Reputation: 1370
I have got some procedure to draw scanline with depth - It takes xs as a x start xk as a x end, y and zs as z-depth at xs and zk as z-depth in zk (z value change linear form xs to xk) Float deptht buffer in ram is used to depth-test
Here it is
inline void drawScanlineWithDepth(int y, int xs, int xk, float zs, float zk, unsigned color)
{
if(y<0) return; //clip
if(y>=CLIENT_Y) return; //
if(xs>xk) // swap to assure xs is on left xk at right
{
int temp = xs; xs=xk; xk=temp;
float tempp = zs; zs=zk; zk=tempp;
}
if(xs<0) //cut left end to 0
{
if(xk<0) return;
float dod_zs = (-xs)*float(zk-zs)/float(xk-xs);
zs += dod_zs;
xs=0;
}
if(xk>=CLIENT_X) //cut right end to CLIENT_X-1
{
if(xs>=CLIENT_X) return;
float sub_zk = (xk-(CLIENT_X-1))*float(zk-zs)/float(xk-xs);
zk -= sub_zk;
xk = CLIENT_X-1;
}
int len = xk-xs;
int yc = CLIENT_Y-y-1; //reverse y coordinate becouse blitter reverses it
int adr_ = yc*CLIENT_X + xs;
int adr_depth = ( yc<<12 ) + xs; // depth[] is a static table with 4096 width
float* db = ((float*) depth) + adr_depth;
unsigned* adr = ((unsigned*)pBits) + adr_;
if(len<=3) //unwind short scanlines
{
if(len==0)
{
if(zs< *db) *db = zs, *adr = color;
return;
}
else if(len==1)
{
if(zs< *db) *db = zs, *adr = color; db++; adr++;
if(zk< *db) *db = zk, *adr = color;
return;
}
else if(len==2)
{
float zs_1 = zs + len*0.5;
if(zs <*db) *db = zs, *adr = color; db++; adr++;
if(zs_1<*db) *db = zs_1, *adr = color; db++; adr++;
if(zk <*db) *db = zk, *adr = color;
return;
}
else if(len==3)
{
float zs_1 = zs + (len)*(1./3.);
float zs_2 = zs + (len)*(2./3.);
if(zs < *db) *db = zs , *adr = color; db++; adr++;
if(zs_1< *db) *db = zs_1 , *adr = color; db++; adr++;
if(zs_2< *db) *db = zs_2 , *adr = color; db++; adr++;
if(zk < *db) *db = zk , *adr = color;
return;
}
}
if(len==0) ERROR_("len == 0");
if(len<0) ERROR_("len < 0");
float dz = float(zk-zs)/float(len);
float z = zs;
for(int i=0; i<=len; i++)
{
if(z < *db) //depthtest
{
*db = z; //set pixel
*adr = color;
}
adr++;
db++;
z+=dz;
}
}
'Unwinding' a loop for short scanlines as above for 1,2,3,4 length makes it faster but with more unvinding I do not see much improvement Can it be optymized more?
len
Upvotes: 0
Views: 53
Reputation: 1479
One really important thing for optimization is to consider what the most important workload is. Is it drawing lots of short(ish) spans or is it drawing mostly really long spans? The main target of optimization is different in each case.
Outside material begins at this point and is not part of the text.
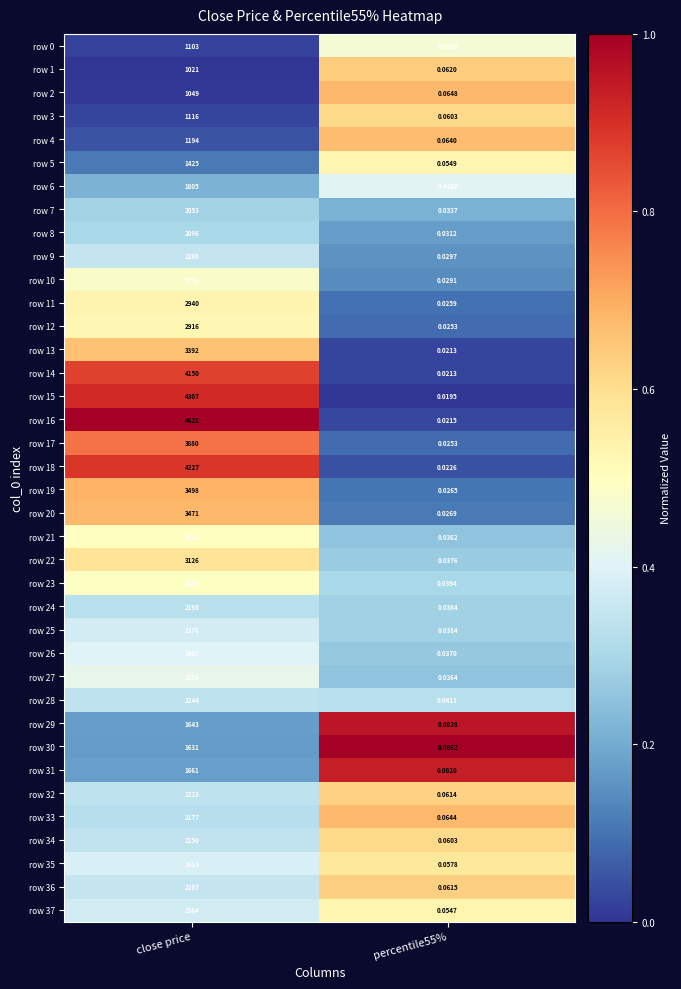

Is the value of row 10 at close price greater than the value of row 2 at percentile55%?

Yes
Also, which processor you are using is important; whether branch prediction misses (i.e., branching as a whole) slows you down or not.
Short spans:
One point is that it would be a great idea to move some of the tests (y clipping etc) to be outside this function, to ensure that it doesn't get called with those Y values at all.
Same for swapping the sides; you could also unroll those cases.
Long spans:
The answer depends on your compiler and CPU; using some multimedia extensions a la SSE would be a great idea. Also, you could unroll the loop inside the for() to do two pixels inside a single iteration to win a little bit (unless you can get your compiler to do it for you; have you looked at the assembly output and tweaked the optimizer settings?)
Upvotes: 1